## Text extract
_ _ _ _ _ _ _

Mr. Ian McCartney (Makerfield) : He should be sacked.

Mr. Haynes : I had the impression that the Minister did not really believe what he was saying. I hope that he will get up again and tell us--I gather that he is not going to get up again, but if there is a vote we shall find out which Lobby he goes into. If you will allow me, Mr. Deputy Speaker, I shall come back later and tell him what I think about him. He has the opportunity to speak again : I will give him the right--and I am sure that you will, Mr. Deputy Speaker--to stand up again at that Dispatch Box and tell us what he is going to do, what he really means and whether he supports the new clause. The Minister may talk about Mr. Justice Popplewell, but we are talking about the facts of life. There is no need to point to the hon. Member for Orkney and Shetland ; he has made his case. I am talking about the Minister. He sits on the Government Front Bench, and he speaks tonight on behalf of the Secretary of State, who sits there laughing his head off as though it were all a big joke. [Interruption.] Does someone want me to give way? [ Hon. Members :-- "No."] Hon. Members have taken me off my train of thought now ; I do not know where I am. Oh yes, I was talking about the grin on the face of the Secretary of State.

_ _ _ _ _ _ _

[Saved entries]
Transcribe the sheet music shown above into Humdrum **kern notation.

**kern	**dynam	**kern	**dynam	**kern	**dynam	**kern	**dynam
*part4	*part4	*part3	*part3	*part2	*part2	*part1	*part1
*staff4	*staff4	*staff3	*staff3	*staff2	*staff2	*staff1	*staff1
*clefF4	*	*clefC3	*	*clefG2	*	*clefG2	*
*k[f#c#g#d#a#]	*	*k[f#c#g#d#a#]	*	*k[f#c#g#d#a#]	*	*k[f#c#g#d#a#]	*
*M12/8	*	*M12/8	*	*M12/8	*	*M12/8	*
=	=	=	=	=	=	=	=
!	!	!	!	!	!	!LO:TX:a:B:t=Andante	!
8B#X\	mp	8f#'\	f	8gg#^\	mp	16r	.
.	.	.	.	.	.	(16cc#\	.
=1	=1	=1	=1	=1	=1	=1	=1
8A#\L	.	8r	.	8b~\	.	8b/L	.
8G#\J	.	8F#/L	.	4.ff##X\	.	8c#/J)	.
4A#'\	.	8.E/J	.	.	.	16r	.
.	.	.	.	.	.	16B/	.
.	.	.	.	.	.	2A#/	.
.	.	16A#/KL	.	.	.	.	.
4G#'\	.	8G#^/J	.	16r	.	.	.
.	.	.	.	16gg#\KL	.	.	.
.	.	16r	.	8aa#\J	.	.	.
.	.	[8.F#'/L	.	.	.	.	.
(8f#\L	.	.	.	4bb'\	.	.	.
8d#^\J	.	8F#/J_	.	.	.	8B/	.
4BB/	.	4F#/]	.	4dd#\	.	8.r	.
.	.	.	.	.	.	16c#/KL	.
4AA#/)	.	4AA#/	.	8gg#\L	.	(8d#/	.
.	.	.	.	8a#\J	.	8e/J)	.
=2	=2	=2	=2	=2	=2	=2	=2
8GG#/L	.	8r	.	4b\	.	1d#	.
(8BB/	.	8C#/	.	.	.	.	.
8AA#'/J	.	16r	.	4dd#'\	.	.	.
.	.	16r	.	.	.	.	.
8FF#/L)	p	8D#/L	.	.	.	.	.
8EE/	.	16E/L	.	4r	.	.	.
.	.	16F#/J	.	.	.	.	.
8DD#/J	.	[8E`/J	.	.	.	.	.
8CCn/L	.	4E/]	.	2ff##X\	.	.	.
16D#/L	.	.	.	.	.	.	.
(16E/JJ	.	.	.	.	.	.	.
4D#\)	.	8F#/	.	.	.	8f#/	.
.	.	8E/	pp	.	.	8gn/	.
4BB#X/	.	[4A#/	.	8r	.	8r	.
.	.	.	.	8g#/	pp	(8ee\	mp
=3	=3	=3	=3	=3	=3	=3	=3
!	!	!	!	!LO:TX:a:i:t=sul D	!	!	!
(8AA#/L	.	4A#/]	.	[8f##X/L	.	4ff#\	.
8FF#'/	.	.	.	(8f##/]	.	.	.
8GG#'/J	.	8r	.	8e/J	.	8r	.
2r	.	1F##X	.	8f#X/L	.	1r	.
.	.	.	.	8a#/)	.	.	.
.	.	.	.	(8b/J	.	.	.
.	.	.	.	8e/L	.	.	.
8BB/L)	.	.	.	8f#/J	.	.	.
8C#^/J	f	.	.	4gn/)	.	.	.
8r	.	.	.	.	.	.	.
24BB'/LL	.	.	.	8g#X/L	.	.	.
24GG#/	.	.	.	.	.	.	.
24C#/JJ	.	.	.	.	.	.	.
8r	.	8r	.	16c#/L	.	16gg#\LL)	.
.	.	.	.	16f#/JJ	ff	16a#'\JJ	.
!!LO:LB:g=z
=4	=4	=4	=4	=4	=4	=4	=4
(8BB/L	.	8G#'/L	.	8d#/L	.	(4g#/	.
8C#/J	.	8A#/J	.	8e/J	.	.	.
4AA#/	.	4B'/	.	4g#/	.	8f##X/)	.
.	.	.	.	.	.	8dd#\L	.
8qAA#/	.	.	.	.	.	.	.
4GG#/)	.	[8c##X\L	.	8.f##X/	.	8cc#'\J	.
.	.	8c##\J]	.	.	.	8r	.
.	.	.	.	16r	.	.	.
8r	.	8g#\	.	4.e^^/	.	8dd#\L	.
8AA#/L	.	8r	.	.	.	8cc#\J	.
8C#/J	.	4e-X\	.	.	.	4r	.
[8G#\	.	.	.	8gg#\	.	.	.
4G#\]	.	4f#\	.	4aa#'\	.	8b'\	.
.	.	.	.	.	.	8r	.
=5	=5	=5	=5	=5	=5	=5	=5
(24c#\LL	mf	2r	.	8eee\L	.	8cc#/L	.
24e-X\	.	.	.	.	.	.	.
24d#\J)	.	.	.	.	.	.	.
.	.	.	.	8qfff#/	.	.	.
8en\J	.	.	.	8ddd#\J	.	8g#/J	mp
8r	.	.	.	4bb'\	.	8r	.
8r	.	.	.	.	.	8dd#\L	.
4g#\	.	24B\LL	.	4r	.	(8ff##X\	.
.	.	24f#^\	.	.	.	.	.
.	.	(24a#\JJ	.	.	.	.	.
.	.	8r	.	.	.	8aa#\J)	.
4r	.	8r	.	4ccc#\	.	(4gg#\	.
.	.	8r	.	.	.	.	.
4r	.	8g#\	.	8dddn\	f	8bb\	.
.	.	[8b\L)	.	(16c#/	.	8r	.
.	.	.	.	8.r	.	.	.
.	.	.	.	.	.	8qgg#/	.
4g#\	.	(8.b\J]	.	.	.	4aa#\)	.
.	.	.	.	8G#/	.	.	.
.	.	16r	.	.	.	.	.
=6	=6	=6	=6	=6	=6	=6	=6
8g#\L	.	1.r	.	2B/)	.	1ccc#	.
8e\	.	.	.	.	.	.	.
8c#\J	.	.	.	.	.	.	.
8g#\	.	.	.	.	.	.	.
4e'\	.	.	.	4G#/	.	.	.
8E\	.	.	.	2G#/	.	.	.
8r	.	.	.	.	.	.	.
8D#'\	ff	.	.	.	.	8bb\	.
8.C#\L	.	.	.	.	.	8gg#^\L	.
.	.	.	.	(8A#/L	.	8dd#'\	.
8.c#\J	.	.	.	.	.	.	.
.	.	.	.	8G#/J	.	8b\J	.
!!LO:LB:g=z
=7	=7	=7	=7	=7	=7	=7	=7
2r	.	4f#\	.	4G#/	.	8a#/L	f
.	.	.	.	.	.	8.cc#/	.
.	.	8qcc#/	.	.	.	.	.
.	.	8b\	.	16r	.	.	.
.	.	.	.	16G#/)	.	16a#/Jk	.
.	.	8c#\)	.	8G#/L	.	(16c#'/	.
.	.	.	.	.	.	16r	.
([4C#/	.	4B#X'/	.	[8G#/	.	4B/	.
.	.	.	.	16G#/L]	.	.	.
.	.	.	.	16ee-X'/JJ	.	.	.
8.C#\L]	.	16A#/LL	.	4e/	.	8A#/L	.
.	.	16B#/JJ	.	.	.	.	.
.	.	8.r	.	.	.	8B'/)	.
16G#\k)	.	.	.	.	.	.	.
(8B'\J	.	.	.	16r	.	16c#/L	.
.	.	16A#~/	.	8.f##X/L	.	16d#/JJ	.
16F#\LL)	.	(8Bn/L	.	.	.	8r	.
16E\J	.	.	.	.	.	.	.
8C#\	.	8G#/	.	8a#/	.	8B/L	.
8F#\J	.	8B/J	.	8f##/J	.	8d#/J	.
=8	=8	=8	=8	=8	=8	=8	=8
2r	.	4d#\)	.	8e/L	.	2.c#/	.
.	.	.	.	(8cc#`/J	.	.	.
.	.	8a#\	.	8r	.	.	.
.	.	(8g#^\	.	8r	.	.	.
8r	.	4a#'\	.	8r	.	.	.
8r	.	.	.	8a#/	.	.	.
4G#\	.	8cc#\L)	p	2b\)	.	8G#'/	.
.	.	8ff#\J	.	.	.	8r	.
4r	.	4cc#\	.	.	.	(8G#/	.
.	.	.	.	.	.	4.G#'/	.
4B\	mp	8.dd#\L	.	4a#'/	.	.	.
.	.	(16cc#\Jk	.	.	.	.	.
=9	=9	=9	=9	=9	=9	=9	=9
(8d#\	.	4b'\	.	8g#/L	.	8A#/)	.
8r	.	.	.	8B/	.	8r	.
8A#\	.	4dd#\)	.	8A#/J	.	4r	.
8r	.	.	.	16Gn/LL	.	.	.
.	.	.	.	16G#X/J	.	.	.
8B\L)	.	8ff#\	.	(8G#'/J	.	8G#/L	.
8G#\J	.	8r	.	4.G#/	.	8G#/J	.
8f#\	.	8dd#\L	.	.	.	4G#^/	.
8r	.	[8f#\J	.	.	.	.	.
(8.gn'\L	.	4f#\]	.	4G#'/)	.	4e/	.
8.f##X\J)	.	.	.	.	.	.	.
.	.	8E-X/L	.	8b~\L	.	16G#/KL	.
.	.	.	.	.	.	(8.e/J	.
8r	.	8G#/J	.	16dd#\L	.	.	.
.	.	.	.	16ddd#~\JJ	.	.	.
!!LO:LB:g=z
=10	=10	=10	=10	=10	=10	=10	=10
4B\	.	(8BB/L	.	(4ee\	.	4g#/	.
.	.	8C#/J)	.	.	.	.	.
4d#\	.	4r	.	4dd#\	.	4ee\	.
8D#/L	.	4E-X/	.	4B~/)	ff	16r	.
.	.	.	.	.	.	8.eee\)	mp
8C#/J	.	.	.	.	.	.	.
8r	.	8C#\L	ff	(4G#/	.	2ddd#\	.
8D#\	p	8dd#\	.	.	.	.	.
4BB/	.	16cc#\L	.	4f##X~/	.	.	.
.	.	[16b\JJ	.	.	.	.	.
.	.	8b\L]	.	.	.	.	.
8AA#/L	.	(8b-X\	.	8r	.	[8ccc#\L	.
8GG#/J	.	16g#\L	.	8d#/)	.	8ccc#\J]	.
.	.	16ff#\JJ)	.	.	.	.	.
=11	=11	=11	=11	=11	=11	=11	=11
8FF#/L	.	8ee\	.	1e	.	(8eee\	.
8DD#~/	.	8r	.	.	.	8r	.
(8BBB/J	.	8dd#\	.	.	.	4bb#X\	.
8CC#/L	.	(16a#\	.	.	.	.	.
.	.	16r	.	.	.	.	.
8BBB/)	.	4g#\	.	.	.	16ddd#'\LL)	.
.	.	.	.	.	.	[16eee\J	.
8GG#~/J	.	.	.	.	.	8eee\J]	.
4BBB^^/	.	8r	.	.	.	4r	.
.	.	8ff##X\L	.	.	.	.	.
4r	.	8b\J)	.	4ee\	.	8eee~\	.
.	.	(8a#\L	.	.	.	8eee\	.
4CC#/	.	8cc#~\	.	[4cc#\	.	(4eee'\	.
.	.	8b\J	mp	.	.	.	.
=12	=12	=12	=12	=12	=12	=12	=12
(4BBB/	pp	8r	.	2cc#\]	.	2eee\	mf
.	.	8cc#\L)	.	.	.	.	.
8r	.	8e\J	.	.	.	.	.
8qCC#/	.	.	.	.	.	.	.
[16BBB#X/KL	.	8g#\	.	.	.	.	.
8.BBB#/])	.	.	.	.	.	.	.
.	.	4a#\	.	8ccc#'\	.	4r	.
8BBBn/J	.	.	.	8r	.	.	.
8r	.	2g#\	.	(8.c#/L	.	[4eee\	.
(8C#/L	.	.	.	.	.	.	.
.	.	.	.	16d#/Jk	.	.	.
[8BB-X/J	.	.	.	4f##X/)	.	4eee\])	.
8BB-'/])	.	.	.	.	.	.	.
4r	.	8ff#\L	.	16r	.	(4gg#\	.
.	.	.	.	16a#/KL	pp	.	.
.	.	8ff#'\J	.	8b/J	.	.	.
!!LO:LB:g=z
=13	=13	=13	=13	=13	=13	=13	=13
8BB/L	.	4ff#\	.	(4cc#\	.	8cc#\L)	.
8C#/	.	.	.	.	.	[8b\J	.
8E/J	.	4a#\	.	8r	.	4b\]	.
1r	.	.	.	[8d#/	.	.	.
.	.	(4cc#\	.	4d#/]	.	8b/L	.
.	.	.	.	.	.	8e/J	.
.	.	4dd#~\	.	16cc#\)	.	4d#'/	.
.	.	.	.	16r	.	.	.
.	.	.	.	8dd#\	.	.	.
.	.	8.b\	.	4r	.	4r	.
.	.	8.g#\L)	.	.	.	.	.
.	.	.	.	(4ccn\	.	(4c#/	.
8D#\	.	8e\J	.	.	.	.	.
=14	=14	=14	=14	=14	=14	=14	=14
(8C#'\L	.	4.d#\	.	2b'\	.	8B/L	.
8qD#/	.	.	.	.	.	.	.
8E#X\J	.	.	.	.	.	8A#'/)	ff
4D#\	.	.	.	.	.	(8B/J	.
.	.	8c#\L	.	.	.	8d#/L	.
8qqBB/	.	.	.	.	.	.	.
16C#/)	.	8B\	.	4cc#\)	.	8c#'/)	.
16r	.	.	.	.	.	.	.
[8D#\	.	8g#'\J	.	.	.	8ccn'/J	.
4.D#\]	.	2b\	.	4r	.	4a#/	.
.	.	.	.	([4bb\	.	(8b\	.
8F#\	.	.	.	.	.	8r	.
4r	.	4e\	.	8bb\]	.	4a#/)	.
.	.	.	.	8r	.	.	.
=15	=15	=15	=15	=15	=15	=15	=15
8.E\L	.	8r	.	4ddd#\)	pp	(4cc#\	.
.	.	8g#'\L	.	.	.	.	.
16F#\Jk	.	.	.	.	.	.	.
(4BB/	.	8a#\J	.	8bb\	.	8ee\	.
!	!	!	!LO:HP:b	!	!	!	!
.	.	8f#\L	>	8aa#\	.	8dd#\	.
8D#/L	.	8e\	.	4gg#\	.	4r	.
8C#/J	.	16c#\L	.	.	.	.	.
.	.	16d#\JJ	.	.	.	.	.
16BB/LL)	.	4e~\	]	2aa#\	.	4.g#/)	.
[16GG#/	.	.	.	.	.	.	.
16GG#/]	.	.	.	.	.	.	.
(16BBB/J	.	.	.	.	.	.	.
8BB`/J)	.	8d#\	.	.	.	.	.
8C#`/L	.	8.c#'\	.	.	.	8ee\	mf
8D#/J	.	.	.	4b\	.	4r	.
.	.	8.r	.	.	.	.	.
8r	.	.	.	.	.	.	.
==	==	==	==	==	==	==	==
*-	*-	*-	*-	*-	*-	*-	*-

_ _ _ _ _ _ _

In the parliamentary debate excerpt, what does Mr. Haynes say the Secretary of State is doing?

Sitting there laughing his head off as though it were all a big joke.